**Passage shown:**
______
It is now possible to update your apps and websites quicker, without increasing risk. Here’s how.

Whatever business you’re in, your ability to develop applications is a critical success factor. You might need applications to integrate with suppliers, partners and customers. You might need mobile apps that your employees or, often, customers need to use. Software is everywhere nowadays.

But making that software has always been hard. Historically, the cynical belief in many ‘non-tech’ industries has long been that it is always late and, by the time it arrives, it is always wrong. Needless to say, you can’t do business with that attitude anymore. Not least because software has gone from the periphery to the core of what many businesses deliver. As Microsoft CEO Satya Nadella has pointed out, “…every company is a software company” now.

Boardroom summary

  • Software delivery is now a core competency
  • The faster you can do it, the more effectively you can compete
  • But you need to accelerate without increasing risk
  • GitOps combines proven technology, automation and best practice to achieve this
  • It improves performance against five measures of the Software Development Lifecycle that correlate with strong organizational performance:
    • Frequency of deployment
    • Lead times for changes
    • Change failure rate
    • Time to restore service
    • Reliability
  • And it does all this while improving compliance too.
______
**Available data:**
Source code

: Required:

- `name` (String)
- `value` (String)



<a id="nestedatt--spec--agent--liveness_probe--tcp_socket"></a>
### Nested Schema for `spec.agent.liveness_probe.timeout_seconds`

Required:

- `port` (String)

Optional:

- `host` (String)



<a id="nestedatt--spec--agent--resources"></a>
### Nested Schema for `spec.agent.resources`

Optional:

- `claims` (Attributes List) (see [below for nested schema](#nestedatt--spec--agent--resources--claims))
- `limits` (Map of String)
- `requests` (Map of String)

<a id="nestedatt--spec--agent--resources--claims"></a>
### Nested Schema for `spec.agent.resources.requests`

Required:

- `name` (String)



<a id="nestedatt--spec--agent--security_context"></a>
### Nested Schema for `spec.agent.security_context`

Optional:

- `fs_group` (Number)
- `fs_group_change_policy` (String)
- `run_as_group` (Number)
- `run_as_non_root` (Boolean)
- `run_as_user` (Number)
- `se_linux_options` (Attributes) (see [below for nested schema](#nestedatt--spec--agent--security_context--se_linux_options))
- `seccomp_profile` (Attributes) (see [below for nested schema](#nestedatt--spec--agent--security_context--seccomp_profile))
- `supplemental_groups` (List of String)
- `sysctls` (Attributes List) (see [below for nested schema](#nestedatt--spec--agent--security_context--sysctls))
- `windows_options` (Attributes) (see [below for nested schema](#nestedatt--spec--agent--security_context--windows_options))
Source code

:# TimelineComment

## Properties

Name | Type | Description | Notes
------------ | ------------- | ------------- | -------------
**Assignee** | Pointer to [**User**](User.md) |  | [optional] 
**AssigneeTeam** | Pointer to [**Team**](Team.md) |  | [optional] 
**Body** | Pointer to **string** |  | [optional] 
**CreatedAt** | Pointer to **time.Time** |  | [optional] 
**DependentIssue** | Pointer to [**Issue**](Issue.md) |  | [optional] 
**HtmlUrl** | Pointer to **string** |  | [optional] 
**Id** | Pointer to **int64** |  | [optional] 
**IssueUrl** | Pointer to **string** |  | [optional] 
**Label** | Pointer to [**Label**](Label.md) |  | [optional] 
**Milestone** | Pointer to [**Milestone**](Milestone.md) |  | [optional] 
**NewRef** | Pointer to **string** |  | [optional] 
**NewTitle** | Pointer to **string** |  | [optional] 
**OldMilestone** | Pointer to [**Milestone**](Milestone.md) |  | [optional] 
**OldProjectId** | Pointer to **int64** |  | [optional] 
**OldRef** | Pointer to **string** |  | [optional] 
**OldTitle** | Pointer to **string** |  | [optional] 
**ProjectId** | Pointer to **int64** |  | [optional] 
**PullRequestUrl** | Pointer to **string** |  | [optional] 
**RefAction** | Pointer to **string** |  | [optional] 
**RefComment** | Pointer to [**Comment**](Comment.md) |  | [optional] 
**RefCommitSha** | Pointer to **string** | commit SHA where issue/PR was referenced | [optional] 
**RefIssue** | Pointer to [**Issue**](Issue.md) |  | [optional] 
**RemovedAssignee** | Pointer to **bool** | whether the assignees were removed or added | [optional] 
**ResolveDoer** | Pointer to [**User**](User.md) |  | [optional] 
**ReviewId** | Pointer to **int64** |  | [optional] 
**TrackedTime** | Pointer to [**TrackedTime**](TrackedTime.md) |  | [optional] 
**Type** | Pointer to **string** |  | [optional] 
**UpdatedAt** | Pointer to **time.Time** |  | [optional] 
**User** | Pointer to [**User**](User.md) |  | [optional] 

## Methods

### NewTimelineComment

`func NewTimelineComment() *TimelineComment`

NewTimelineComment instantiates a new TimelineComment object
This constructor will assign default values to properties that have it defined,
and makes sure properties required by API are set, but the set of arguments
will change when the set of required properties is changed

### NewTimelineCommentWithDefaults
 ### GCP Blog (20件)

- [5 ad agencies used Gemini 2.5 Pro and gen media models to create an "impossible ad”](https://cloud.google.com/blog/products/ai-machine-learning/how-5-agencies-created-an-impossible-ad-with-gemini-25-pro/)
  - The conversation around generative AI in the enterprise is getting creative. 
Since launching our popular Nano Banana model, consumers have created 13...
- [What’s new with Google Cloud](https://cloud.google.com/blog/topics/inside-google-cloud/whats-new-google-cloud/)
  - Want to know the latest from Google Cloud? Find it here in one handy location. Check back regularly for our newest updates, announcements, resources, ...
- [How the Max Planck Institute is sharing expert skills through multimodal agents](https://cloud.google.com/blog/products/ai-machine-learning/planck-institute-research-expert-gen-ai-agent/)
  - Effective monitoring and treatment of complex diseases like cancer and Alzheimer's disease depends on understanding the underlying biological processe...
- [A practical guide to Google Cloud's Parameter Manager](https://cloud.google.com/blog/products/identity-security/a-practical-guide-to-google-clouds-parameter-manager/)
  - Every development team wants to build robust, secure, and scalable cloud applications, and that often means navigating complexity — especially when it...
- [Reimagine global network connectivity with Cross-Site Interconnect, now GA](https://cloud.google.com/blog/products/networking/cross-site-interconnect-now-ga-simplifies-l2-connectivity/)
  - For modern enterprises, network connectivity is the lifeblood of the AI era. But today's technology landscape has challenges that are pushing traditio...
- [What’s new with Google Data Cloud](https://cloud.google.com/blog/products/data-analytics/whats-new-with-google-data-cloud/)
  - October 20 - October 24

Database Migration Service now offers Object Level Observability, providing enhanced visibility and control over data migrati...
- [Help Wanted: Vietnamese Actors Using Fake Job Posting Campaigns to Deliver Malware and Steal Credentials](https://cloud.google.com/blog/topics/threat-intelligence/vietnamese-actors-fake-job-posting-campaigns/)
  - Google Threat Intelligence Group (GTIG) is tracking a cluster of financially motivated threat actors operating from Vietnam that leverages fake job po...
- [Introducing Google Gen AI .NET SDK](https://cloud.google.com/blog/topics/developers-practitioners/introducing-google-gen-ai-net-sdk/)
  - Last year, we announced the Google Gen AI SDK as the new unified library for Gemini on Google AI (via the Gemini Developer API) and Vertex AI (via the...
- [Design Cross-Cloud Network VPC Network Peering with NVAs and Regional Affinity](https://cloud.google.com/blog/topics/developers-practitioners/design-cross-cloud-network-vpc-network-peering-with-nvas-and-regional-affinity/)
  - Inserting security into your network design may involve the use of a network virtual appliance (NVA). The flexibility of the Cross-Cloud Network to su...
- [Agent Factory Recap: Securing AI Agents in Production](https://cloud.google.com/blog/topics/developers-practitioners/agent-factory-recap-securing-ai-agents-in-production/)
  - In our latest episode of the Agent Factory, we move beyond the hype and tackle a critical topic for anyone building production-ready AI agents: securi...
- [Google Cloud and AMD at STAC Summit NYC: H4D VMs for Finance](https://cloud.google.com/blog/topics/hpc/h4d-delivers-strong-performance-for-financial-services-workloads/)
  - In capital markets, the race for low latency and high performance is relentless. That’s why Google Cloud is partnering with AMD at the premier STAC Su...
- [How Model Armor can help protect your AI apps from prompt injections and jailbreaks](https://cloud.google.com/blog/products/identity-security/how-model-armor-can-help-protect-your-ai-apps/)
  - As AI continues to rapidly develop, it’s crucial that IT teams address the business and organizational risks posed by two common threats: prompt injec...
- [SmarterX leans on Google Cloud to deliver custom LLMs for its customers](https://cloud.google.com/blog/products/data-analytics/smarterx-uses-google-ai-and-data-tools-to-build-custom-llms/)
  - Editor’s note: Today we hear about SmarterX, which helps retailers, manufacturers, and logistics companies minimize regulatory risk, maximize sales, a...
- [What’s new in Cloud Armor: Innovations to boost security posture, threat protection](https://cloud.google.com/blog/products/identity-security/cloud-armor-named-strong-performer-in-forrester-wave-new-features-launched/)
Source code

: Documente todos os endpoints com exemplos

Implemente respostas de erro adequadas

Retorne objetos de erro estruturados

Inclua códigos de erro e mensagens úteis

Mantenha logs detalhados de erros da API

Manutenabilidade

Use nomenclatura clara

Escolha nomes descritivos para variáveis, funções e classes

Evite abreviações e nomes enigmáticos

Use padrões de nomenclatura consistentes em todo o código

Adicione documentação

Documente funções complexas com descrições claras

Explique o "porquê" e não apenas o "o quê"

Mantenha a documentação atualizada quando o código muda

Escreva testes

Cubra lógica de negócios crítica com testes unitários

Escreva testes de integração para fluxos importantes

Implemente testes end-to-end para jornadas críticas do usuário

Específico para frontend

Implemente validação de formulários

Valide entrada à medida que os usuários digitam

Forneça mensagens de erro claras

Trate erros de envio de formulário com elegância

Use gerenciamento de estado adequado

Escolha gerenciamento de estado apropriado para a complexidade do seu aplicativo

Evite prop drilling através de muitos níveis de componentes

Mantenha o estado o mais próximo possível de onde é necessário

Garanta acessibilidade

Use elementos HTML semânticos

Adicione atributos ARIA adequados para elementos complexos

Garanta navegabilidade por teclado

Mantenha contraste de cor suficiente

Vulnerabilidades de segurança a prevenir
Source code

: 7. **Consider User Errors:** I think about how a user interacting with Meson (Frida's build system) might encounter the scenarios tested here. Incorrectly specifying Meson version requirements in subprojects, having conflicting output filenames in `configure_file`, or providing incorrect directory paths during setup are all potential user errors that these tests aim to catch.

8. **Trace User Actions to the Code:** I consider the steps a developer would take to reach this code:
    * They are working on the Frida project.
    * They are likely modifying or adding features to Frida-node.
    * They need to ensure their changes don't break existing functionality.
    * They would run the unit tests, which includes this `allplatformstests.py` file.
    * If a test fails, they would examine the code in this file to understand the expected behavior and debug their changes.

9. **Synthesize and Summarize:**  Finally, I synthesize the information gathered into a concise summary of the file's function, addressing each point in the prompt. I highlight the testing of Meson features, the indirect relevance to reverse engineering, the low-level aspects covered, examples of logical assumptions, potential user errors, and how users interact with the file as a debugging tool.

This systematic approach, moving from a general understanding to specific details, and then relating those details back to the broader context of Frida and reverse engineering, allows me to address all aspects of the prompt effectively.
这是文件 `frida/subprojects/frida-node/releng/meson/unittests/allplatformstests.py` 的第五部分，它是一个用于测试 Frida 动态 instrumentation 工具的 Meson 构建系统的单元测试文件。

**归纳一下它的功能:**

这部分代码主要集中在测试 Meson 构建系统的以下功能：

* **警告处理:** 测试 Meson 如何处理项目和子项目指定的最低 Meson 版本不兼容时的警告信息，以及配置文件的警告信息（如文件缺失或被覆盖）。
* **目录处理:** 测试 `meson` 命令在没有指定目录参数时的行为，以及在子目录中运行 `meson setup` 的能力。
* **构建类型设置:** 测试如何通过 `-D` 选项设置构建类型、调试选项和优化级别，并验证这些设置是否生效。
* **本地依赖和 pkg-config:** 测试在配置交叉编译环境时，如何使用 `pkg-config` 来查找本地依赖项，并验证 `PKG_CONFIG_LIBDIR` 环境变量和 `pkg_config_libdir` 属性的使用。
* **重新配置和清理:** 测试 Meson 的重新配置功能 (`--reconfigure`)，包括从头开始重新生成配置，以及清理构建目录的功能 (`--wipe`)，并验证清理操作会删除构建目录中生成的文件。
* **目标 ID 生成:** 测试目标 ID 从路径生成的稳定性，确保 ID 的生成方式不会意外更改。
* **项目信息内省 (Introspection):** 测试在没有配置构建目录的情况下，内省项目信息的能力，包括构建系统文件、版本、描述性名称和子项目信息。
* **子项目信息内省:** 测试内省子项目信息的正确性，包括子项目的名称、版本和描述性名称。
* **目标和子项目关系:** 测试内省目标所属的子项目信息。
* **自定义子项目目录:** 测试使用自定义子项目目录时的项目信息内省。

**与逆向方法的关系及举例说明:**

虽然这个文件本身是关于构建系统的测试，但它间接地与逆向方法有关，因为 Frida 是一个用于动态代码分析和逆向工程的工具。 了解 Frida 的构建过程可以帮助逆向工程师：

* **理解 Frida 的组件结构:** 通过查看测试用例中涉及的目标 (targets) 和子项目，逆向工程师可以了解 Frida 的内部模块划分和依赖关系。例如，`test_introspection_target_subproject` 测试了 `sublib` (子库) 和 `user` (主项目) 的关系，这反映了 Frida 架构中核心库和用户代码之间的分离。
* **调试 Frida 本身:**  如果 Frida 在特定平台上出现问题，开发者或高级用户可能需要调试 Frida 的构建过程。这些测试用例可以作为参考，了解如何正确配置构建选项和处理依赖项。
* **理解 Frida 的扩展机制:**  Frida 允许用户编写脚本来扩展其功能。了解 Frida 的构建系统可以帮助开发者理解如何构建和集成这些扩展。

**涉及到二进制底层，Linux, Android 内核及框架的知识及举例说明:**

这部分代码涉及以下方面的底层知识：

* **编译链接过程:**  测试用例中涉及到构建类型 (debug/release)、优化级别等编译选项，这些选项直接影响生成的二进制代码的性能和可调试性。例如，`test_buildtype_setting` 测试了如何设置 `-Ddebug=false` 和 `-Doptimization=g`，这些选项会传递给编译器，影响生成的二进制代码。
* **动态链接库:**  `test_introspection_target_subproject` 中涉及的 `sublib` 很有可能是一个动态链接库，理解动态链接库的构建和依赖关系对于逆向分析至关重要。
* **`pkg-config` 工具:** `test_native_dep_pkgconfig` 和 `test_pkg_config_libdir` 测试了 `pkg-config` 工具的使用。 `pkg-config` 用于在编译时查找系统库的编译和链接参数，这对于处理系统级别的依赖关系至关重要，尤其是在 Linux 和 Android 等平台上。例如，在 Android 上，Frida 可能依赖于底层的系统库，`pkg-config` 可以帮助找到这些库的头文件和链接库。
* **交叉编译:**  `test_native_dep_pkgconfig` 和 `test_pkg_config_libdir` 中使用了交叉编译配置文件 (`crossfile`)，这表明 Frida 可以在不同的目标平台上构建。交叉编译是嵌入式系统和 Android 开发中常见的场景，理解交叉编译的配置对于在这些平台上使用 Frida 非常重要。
______
**Set of tasks:**
(A) Echo the software delivery passage above from "Boardroom summary" to "improving compliance too.", copying the words exactly.
(B) In the rows above, duplicate every line from the line with "Implemente testes end-to-end" to the line with "aim to catch.", with both of those lines included, keeping each line unchanged.

**Responses by task:**
(A)
Boardroom summary

  • Software delivery is now a core competency
  • The faster you can do it, the more effectively you can compete
  • But you need to accelerate without increasing risk
  • GitOps combines proven technology, automation and best practice to achieve this
  • It improves performance against five measures of the Software Development Lifecycle that correlate with strong organizational performance:
    • Frequency of deployment
    • Lead times for changes
    • Change failure rate
    • Time to restore service
    • Reliability
  • And it does all this while improving compliance too.

(B)
Implemente testes end-to-end para jornadas críticas do usuário

Específico para frontend

Implemente validação de formulários

Valide entrada à medida que os usuários digitam

Forneça mensagens de erro claras

Trate erros de envio de formulário com elegância

Use gerenciamento de estado adequado

Escolha gerenciamento de estado apropriado para a complexidade do seu aplicativo

Evite prop drilling através de muitos níveis de componentes

Mantenha o estado o mais próximo possível de onde é necessário

Garanta acessibilidade

Use elementos HTML semânticos

Adicione atributos ARIA adequados para elementos complexos

Garanta navegabilidade por teclado

Mantenha contraste de cor suficiente

Vulnerabilidades de segurança a prevenir
Source code

: 7. **Consider User Errors:** I think about how a user interacting with Meson (Frida's build system) might encounter the scenarios tested here. Incorrectly specifying Meson version requirements in subprojects, having conflicting output filenames in `configure_file`, or providing incorrect directory paths during setup are all potential user errors that these tests aim to catch.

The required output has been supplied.